What needs to be done:
Format every line of text in the material below as a JSON list of strings, one string per line, skipping blank lines. Leave the pictures out.

--*--

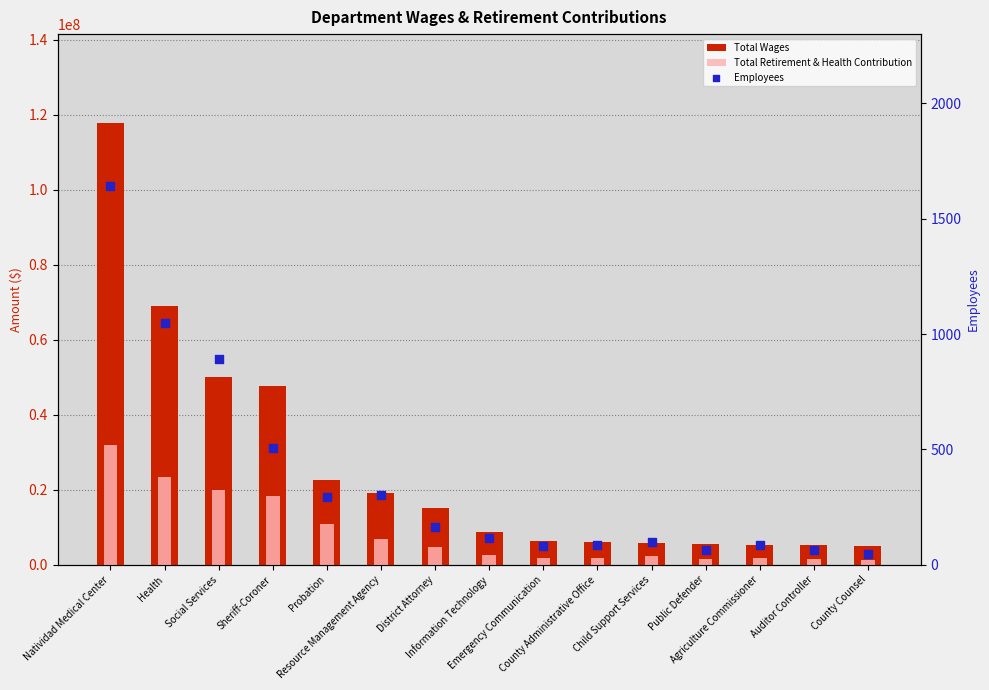

Which series has the widest spread of Y values?

Total Wages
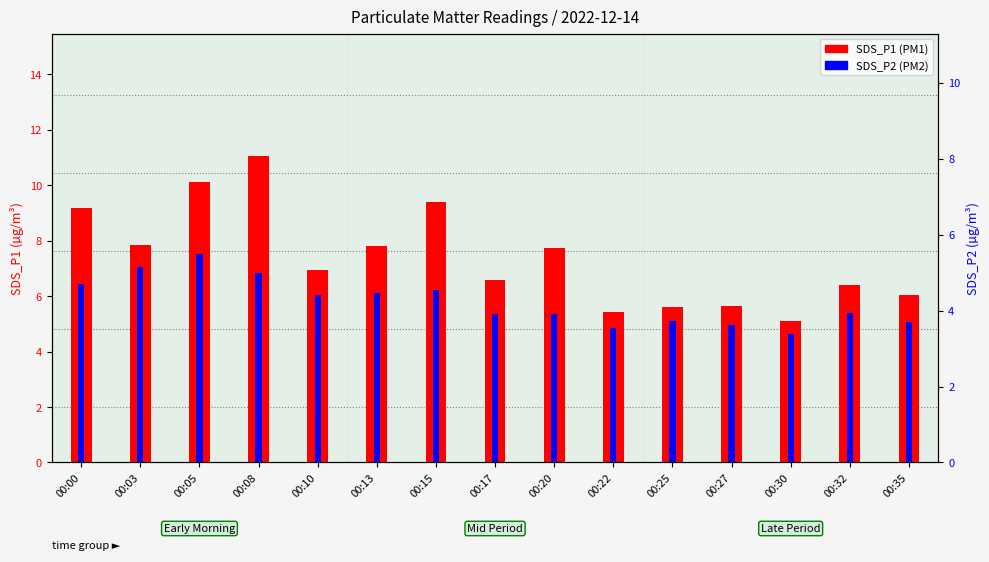

At 00:32, list the series in order from largest to smallest.

SDS_P1, SDS_P2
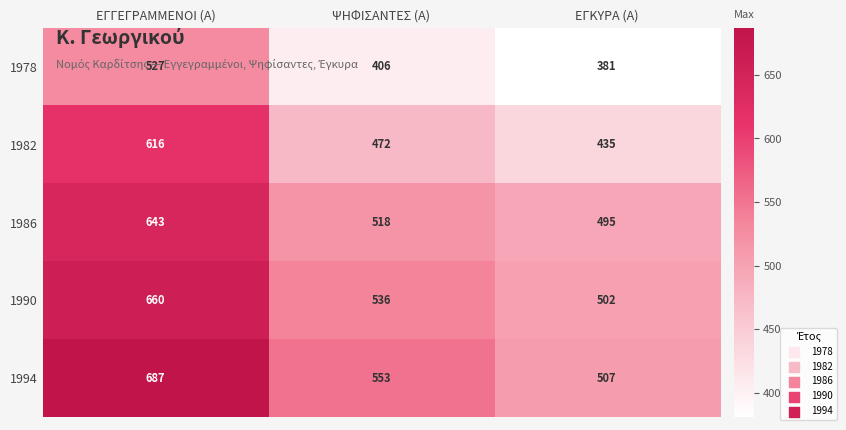

At how many categories does at least one series exceed 565?

1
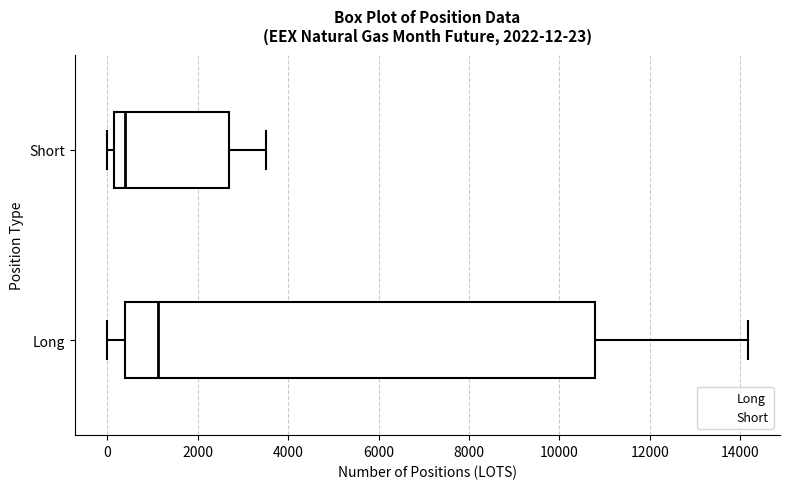

Comparing the boxes themselves (not the whiskers), which one is the widest?

Long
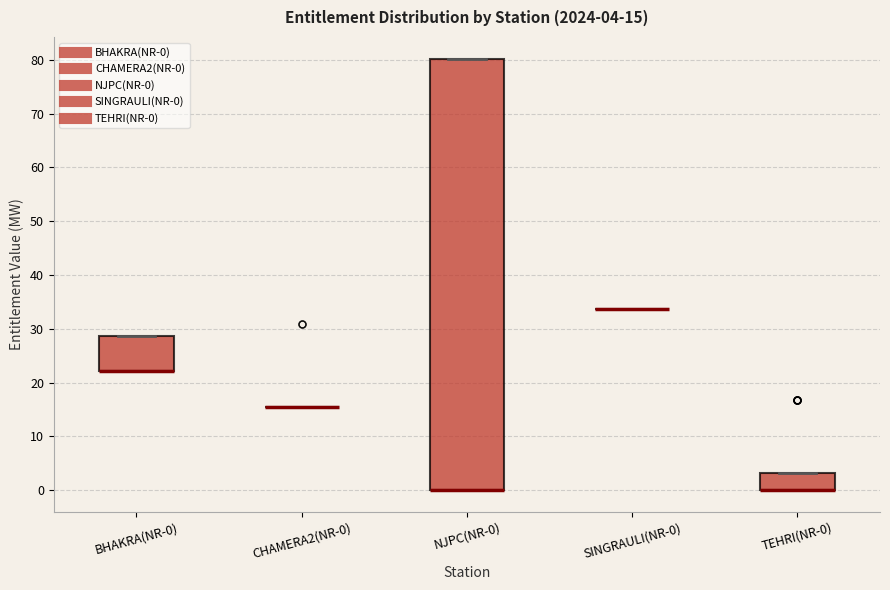

Comparing the boxes themselves (not the whiskers), which one is the tallest?

NJPC(NR-0)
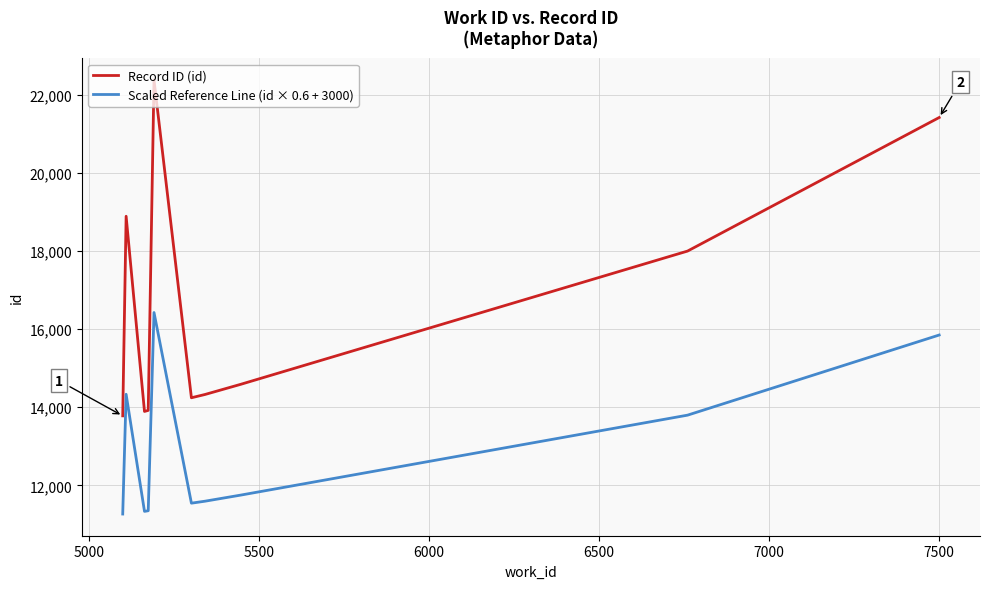

How many interior local peaks does the Record ID (id) series have?

2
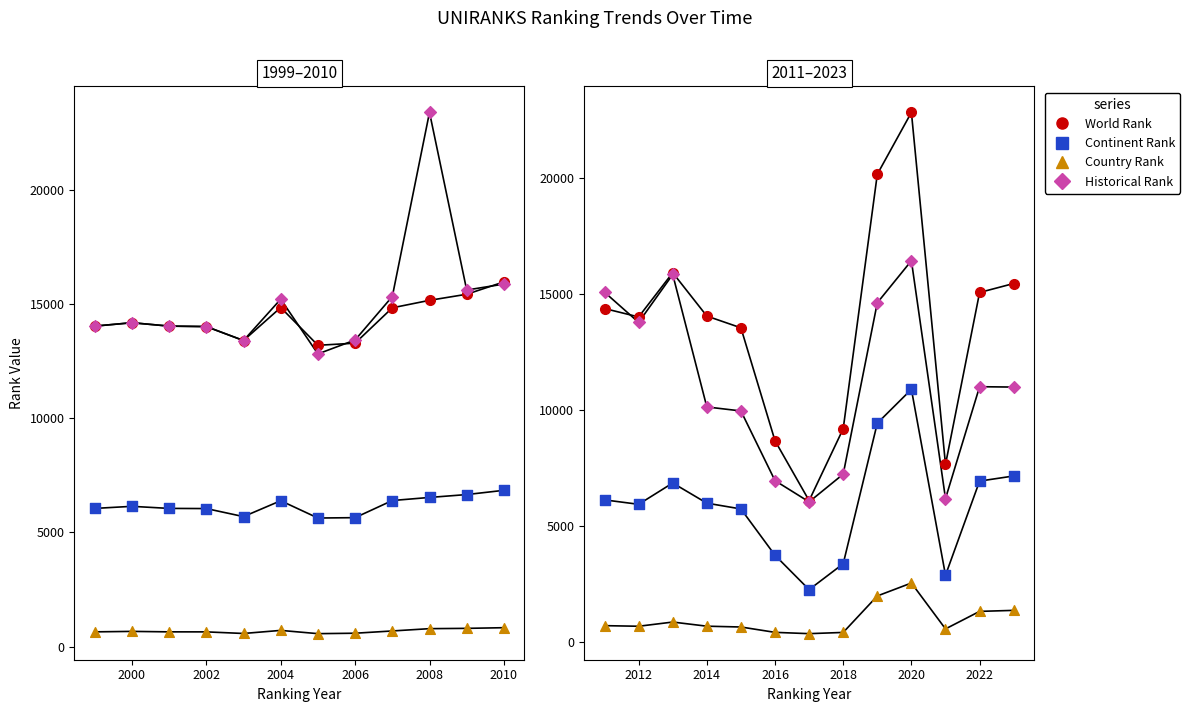

Which series reaches the minimum Y coordinate?

country rank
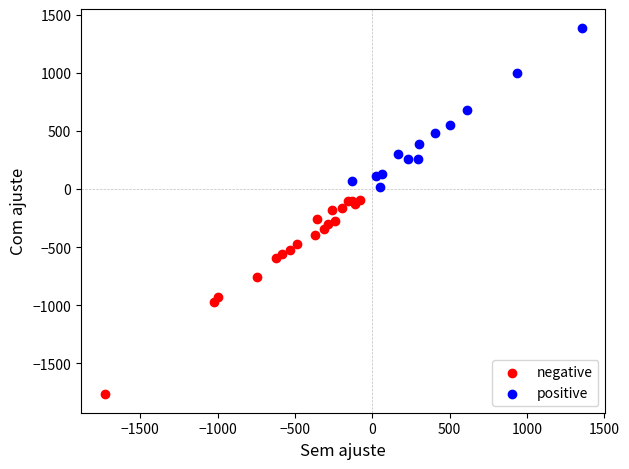

Which series has the widest spread of Y values?

negative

--*--

Response:
[
  "Which series has the widest spread of Y values?",
  "Total Wages",
  "At 00:32, list the series in order from largest to smallest.",
  "SDS_P1, SDS_P2",
  "At how many categories does at least one series exceed 565?",
  "1",
  "Comparing the boxes themselves (not the whiskers), which one is the widest?",
  "Long",
  "Comparing the boxes themselves (not the whiskers), which one is the tallest?",
  "NJPC(NR-0)",
  "How many interior local peaks does the Record ID (id) series have?",
  "2",
  "Which series reaches the minimum Y coordinate?",
  "country rank",
  "Which series has the widest spread of Y values?",
  "negative"
]